RAM error - Githubissues

ecker-lab / sensorium_2023

repo for the sensorium 2023 competition

24 stars 13 forks source link

RAM error #5

Open GowthamS07 opened 1 year ago

GowthamS07 commented 1 year ago

I am trying to run the models_demo.py code but whenever I try to run the first model that is gru_2d_model the whole code crashes saying it utilised all the RAM, I use Colab Pro which has a RAM of 25 GB, tried to reducing the Channels from 32 to 16 and batch size from 16 to 12 but still the same issue.

Is there any minimum RAM requirements to run this code? I don't exactly know what image or code to add for extra details so please let me know if anything to be added, ill be happy to

pollytur commented 1 year ago

the batch size could be even smaller (like 8, this usually does not usually degrades the performance too much) you could also use less then 150 frames in the dataloaders, this would noticeable save the memory as well As a rough estimation - for batch size 8 and 32 channels we used the 24Gb GPU and it worked

Hope this helps

GowthamS07 commented 1 year ago

Screenshot (56)

I have reduced the batch size to 2, and the Frames are just 60 and even though explicitly mentioned to move model and data to GPU, as you can see the GPU is never being used only the CPU RAM is being used

pollytur commented 1 year ago

could you please confirm that you mentioned cuda or cuda:0 in both dataset config and trainer config?

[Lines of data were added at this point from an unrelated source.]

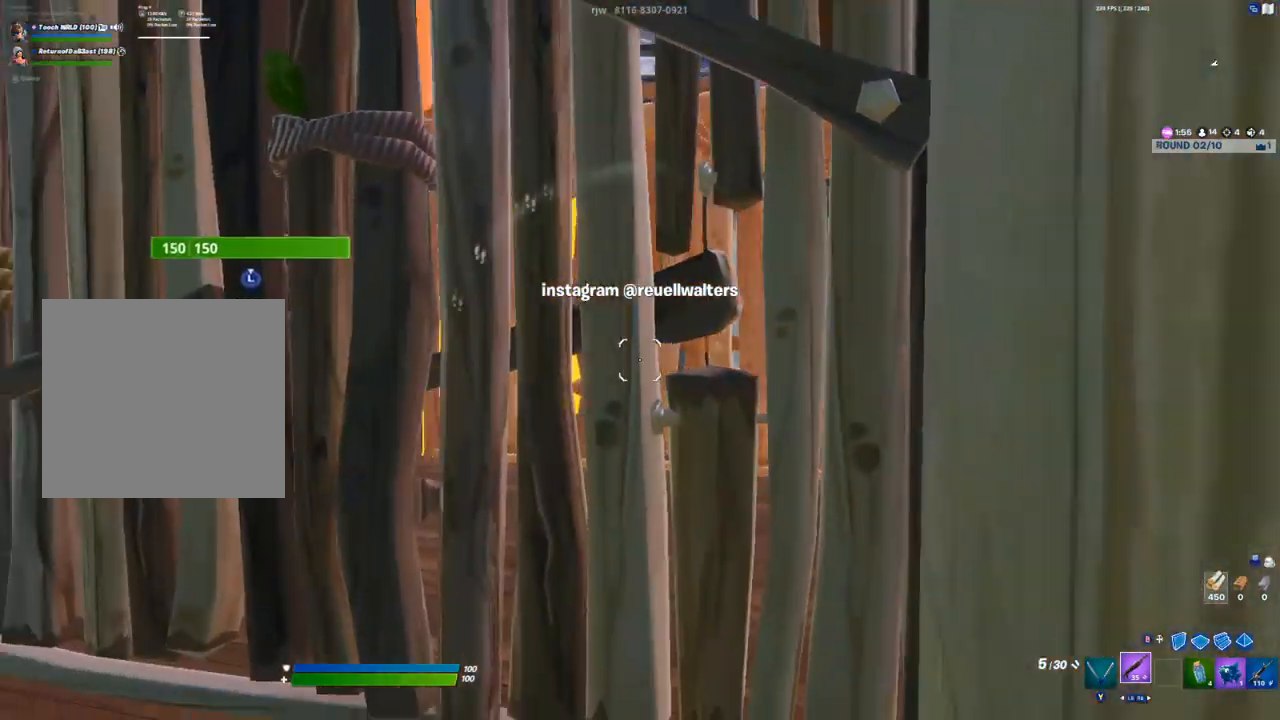
{"dt_ms": 500, "buttons": ["R2", "L3"], "left_stick": "left", "right_stick": "center", "events": [[117, "right_stick", "up-right"], [133, "L1", "down"], [167, "right_stick", "center"], [250, "L1", "up"], [300, "left_stick", "center"], [383, "L3", "down"], [383, "left_stick", "left"], [417, "R2", "down"]]}
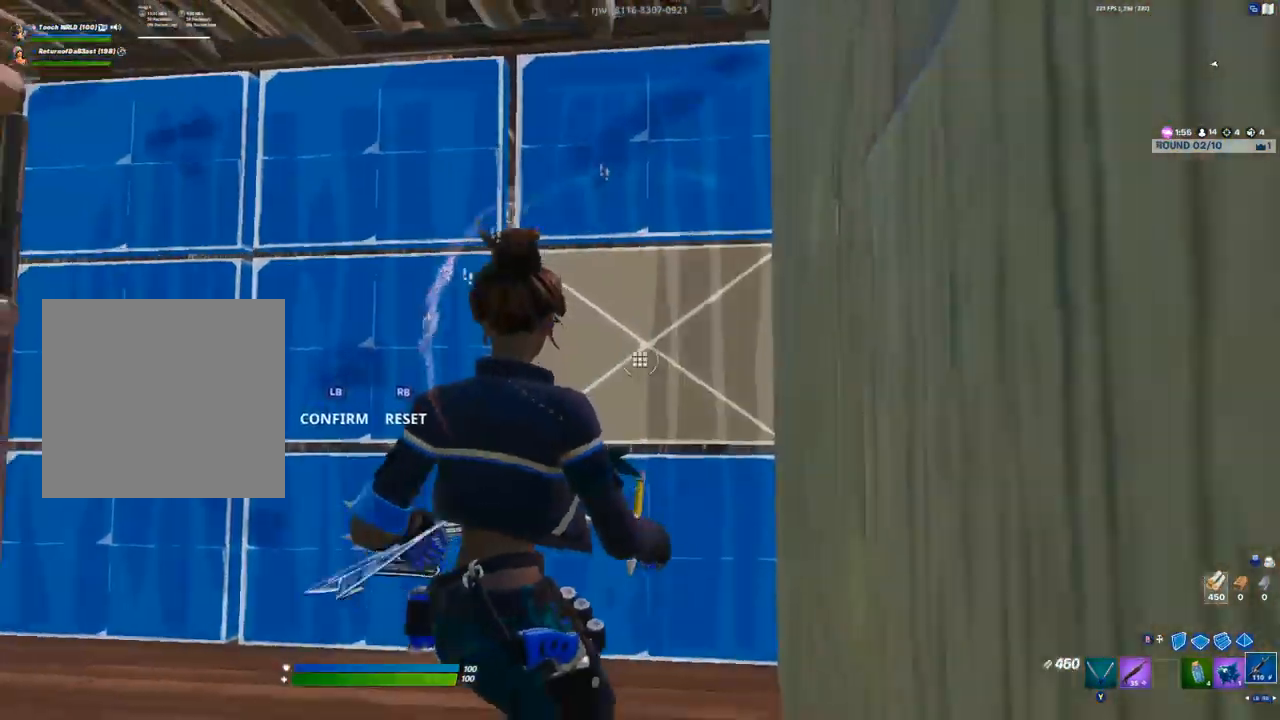
{"dt_ms": 500, "buttons": [], "left_stick": "down-left", "right_stick": "center", "events": [[33, "L3", "up"], [283, "left_stick", "center"], [367, "R2", "up"], [483, "left_stick", "down-left"]]}
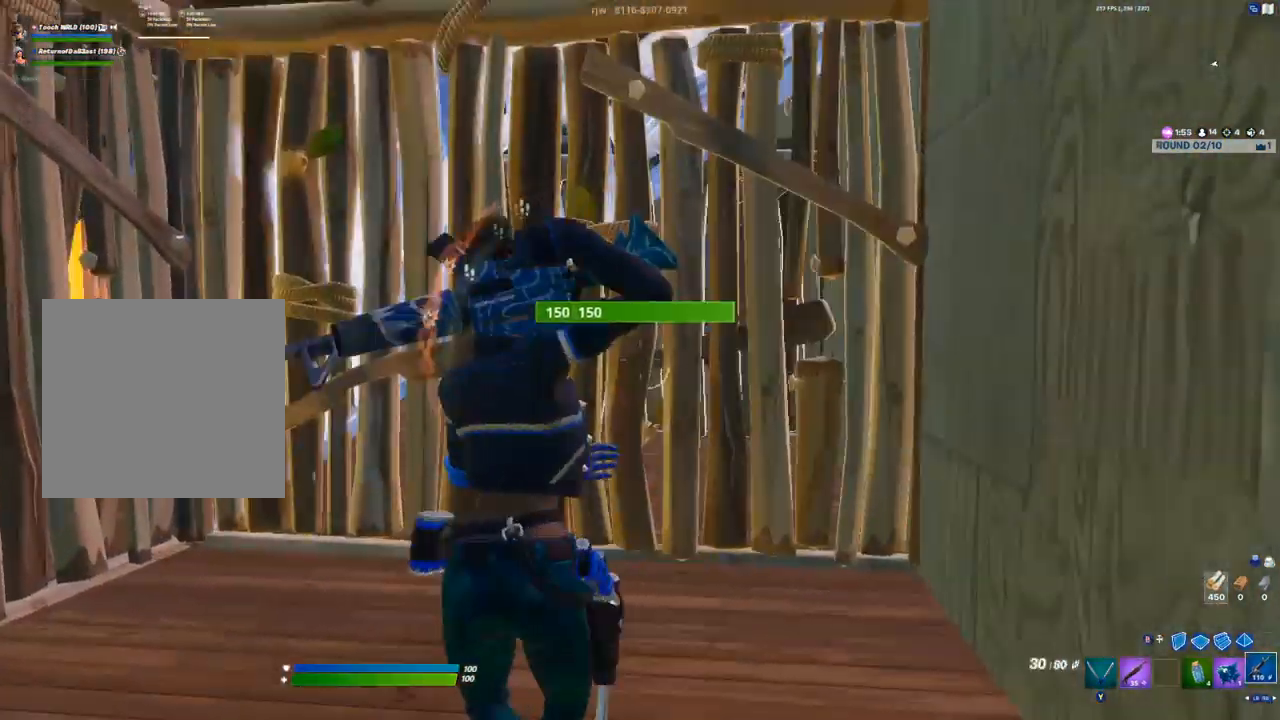
{"dt_ms": 500, "buttons": ["L2", "R2"], "left_stick": "center", "right_stick": "center", "events": [[83, "R3", "down"], [83, "left_stick", "down"], [183, "R3", "up"], [217, "L2", "down"], [250, "left_stick", "center"], [433, "R2", "down"]]}
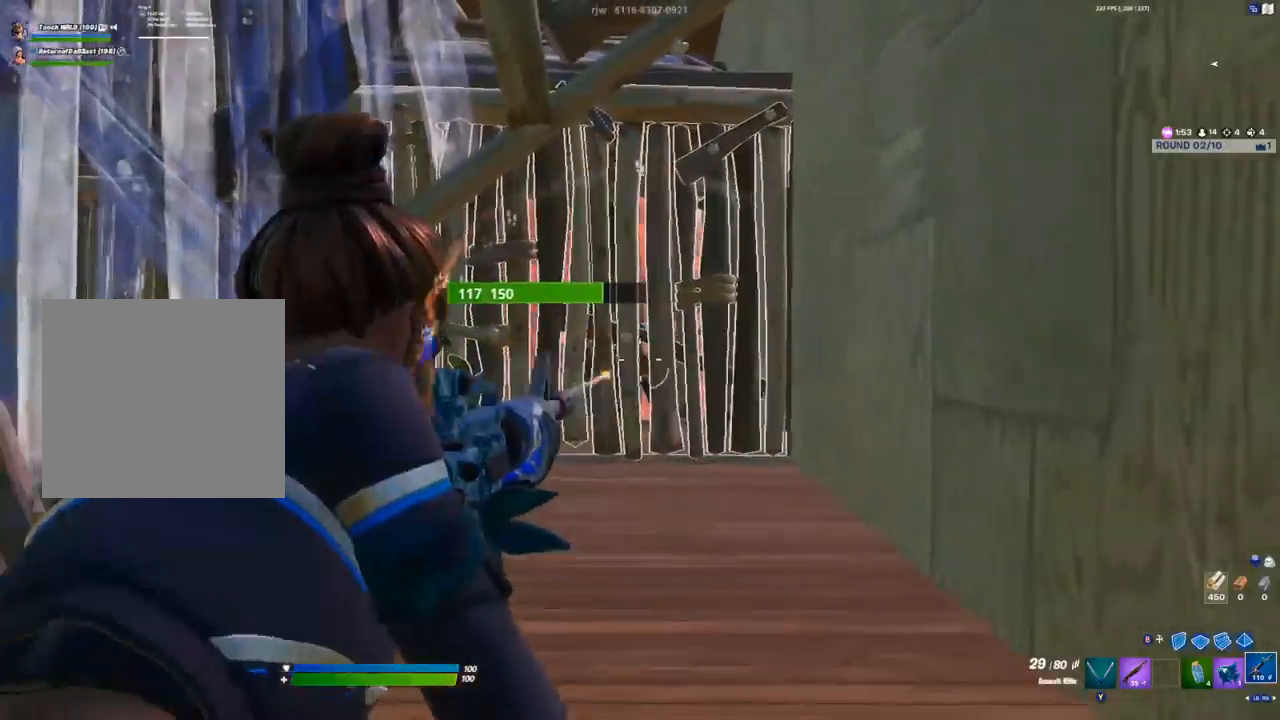
{"dt_ms": 500, "buttons": ["L2", "R2"], "left_stick": "center", "right_stick": "center", "events": [[133, "left_stick", "left"], [300, "left_stick", "center"], [383, "A", "down"], [500, "A", "up"]]}
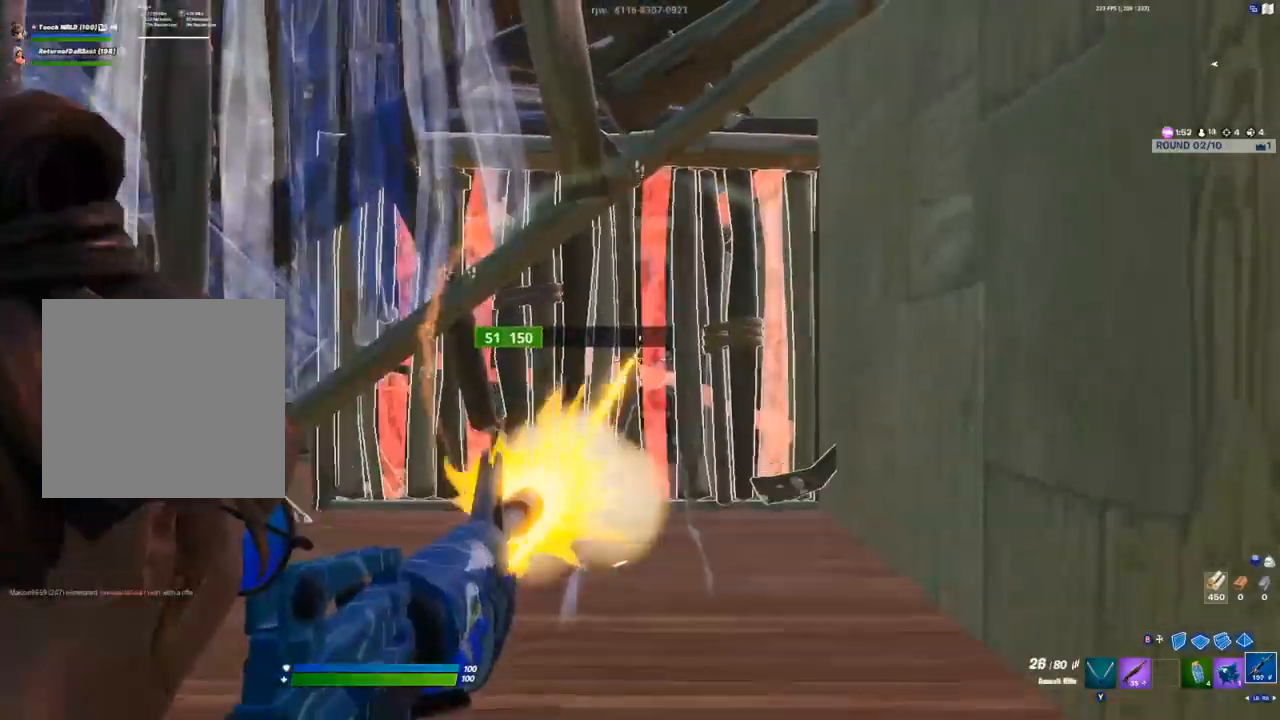
{"dt_ms": 500, "buttons": ["L2", "R2", "R3"], "left_stick": "center", "right_stick": "center", "events": [[67, "R3", "down"], [150, "R3", "up"], [233, "R3", "down"], [283, "R3", "up"], [350, "R3", "down"], [417, "R3", "up"], [483, "R3", "down"]]}
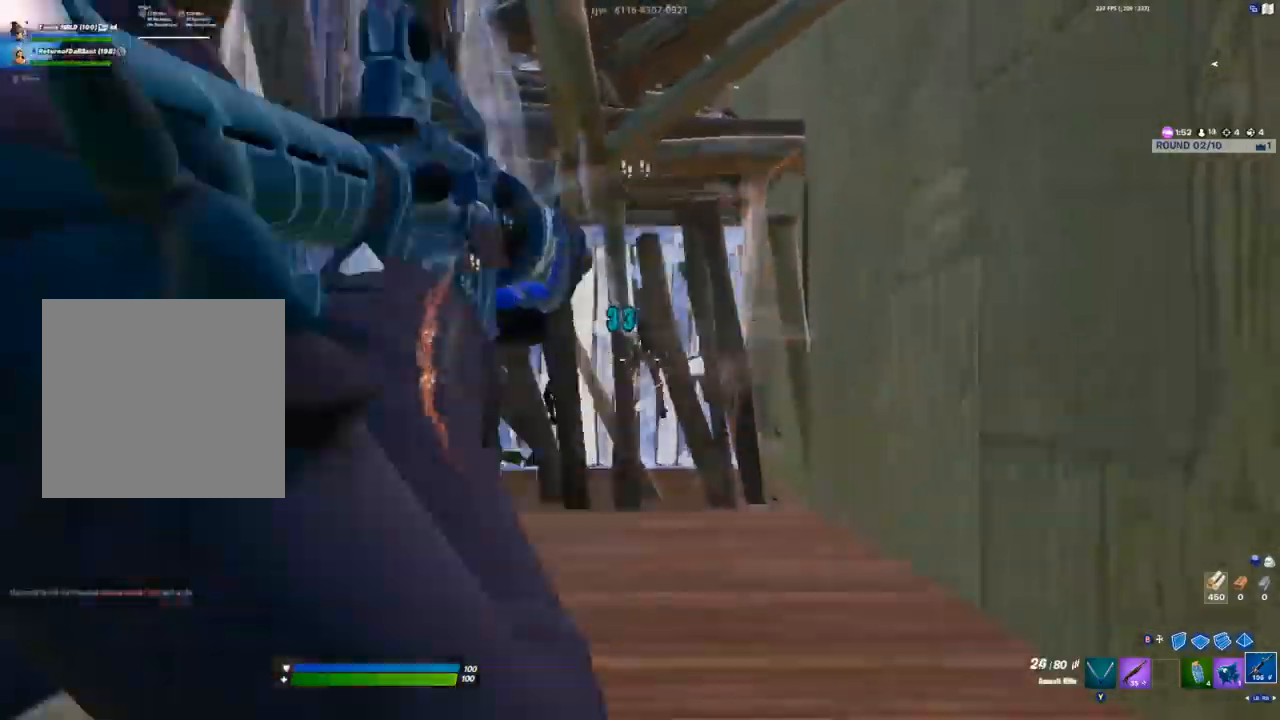
{"dt_ms": 500, "buttons": ["L2", "R2"], "left_stick": "center", "right_stick": "center", "events": [[50, "R3", "up"], [117, "R3", "down"], [167, "R3", "up"], [267, "R3", "down"], [317, "R3", "up"], [383, "R3", "down"], [467, "R3", "up"]]}
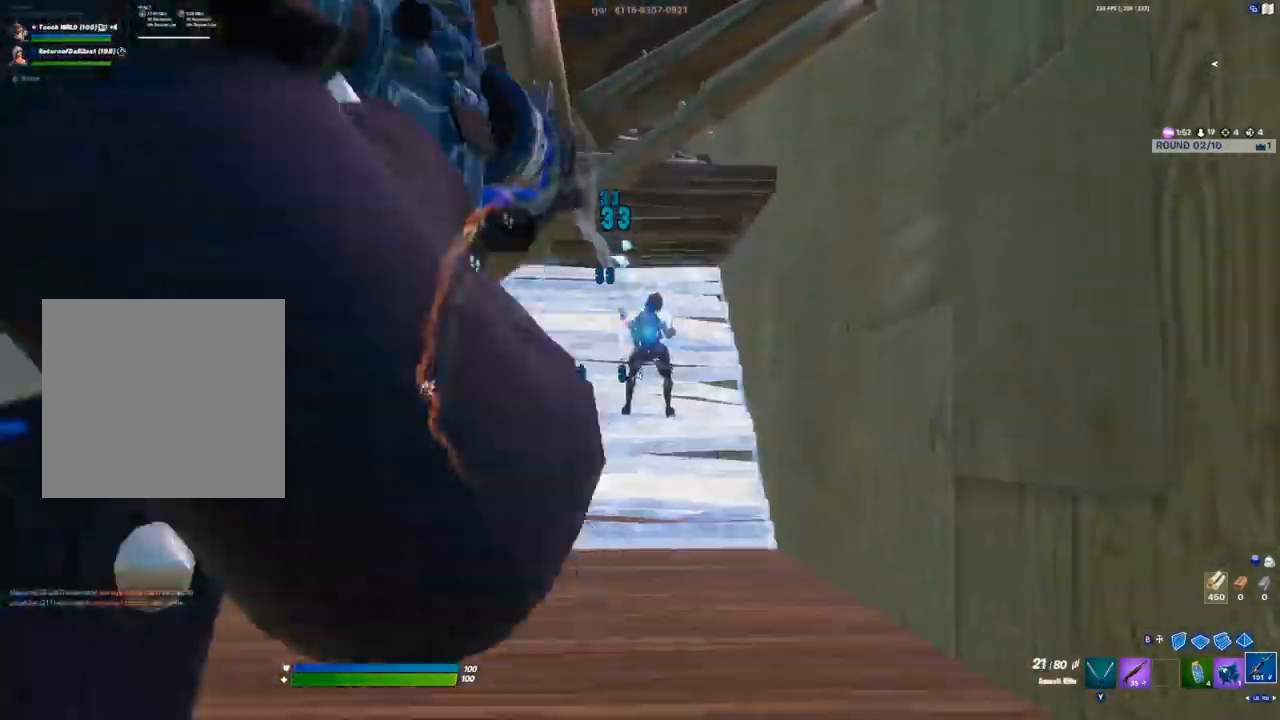
{"dt_ms": 500, "buttons": ["L2", "R2", "R3"], "left_stick": "right", "right_stick": "center", "events": [[17, "R3", "down"], [50, "left_stick", "left"], [117, "R3", "up"], [300, "left_stick", "right"], [350, "right_stick", "right"], [417, "right_stick", "center"], [500, "R3", "down"]]}
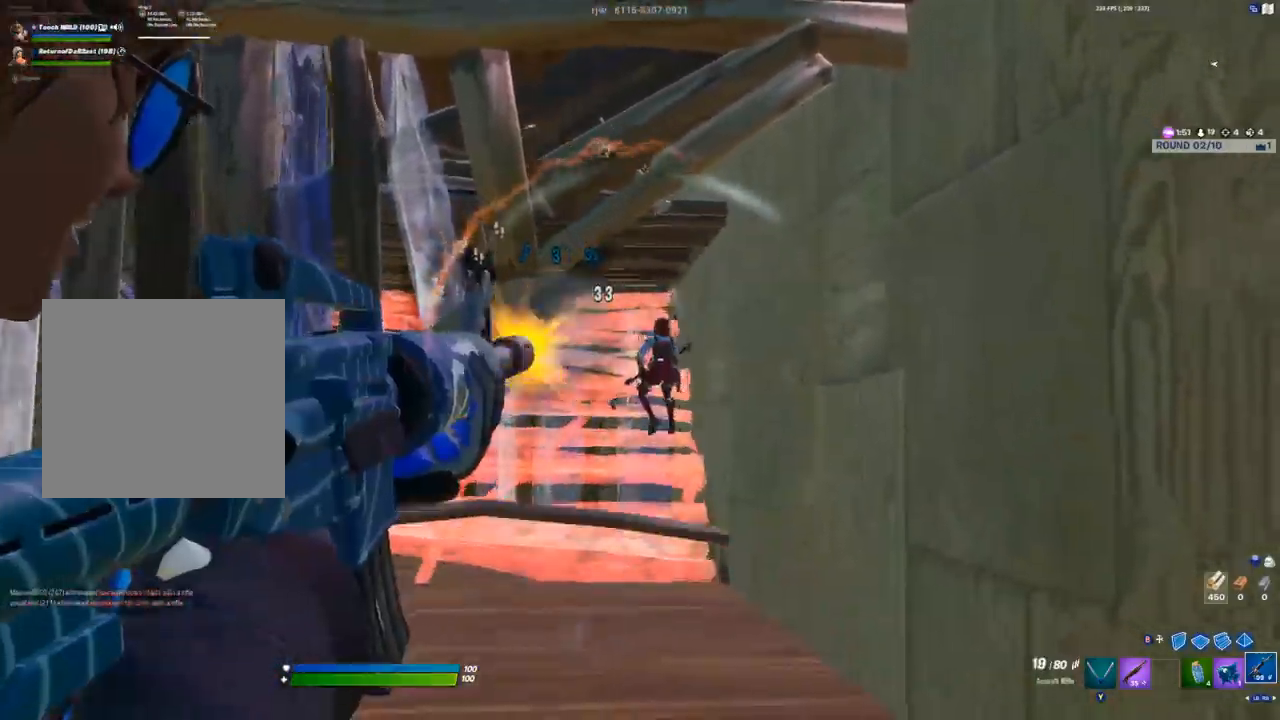
{"dt_ms": 500, "buttons": ["L2", "R2"], "left_stick": "up", "right_stick": "center", "events": [[83, "left_stick", "center"], [250, "left_stick", "left"], [333, "R3", "up"], [483, "left_stick", "up"]]}
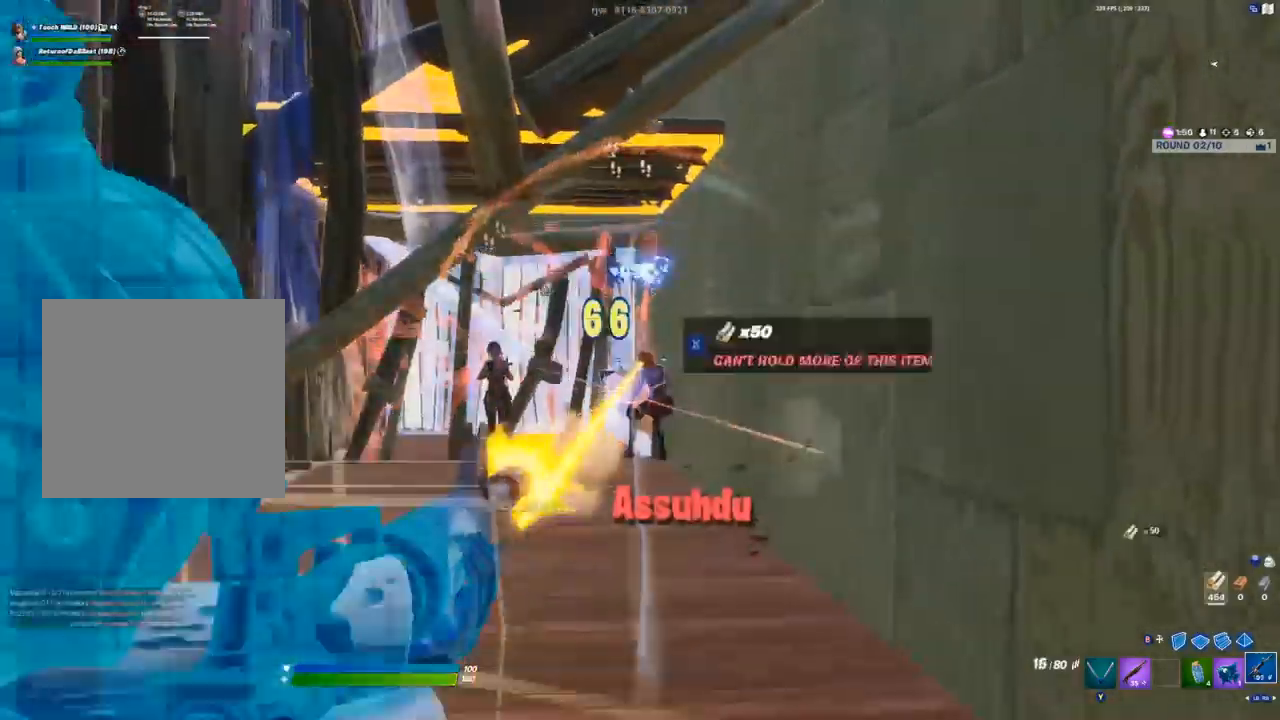
{"dt_ms": 1000, "buttons": [], "left_stick": "up", "right_stick": "center"}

data_loaders = mouse_video_loader(
    paths=paths,
    batch_size=8,
    scale=1,
    max_frame=None,
    frames=60, # frames has to be > 50. If it fits on your gpu, we recommend 150
    offset=-1,
    include_behavior=True,
    include_pupil_centers=True,
    cuda='cuda:0',
)

and

trainer_config = {
    'dataloaders' : data_loaders,
    'seed' : 111,
    'use_wandb' : False,
    'verbose': True,
    'lr_decay_steps': 4,
    'lr_init': 0.005,
    'device' : "cuda:0",
    'detach_core' : False,
    'deeplake_ds' : False,
                 }

Dauriel commented 1 year ago

I am encountering the same issue. Device is set to 'cuda' in both trainer config and dataset config, batch size is minimal, but ram leaks somewhere and it keeps increasing as training progresses until it inevitably crashes.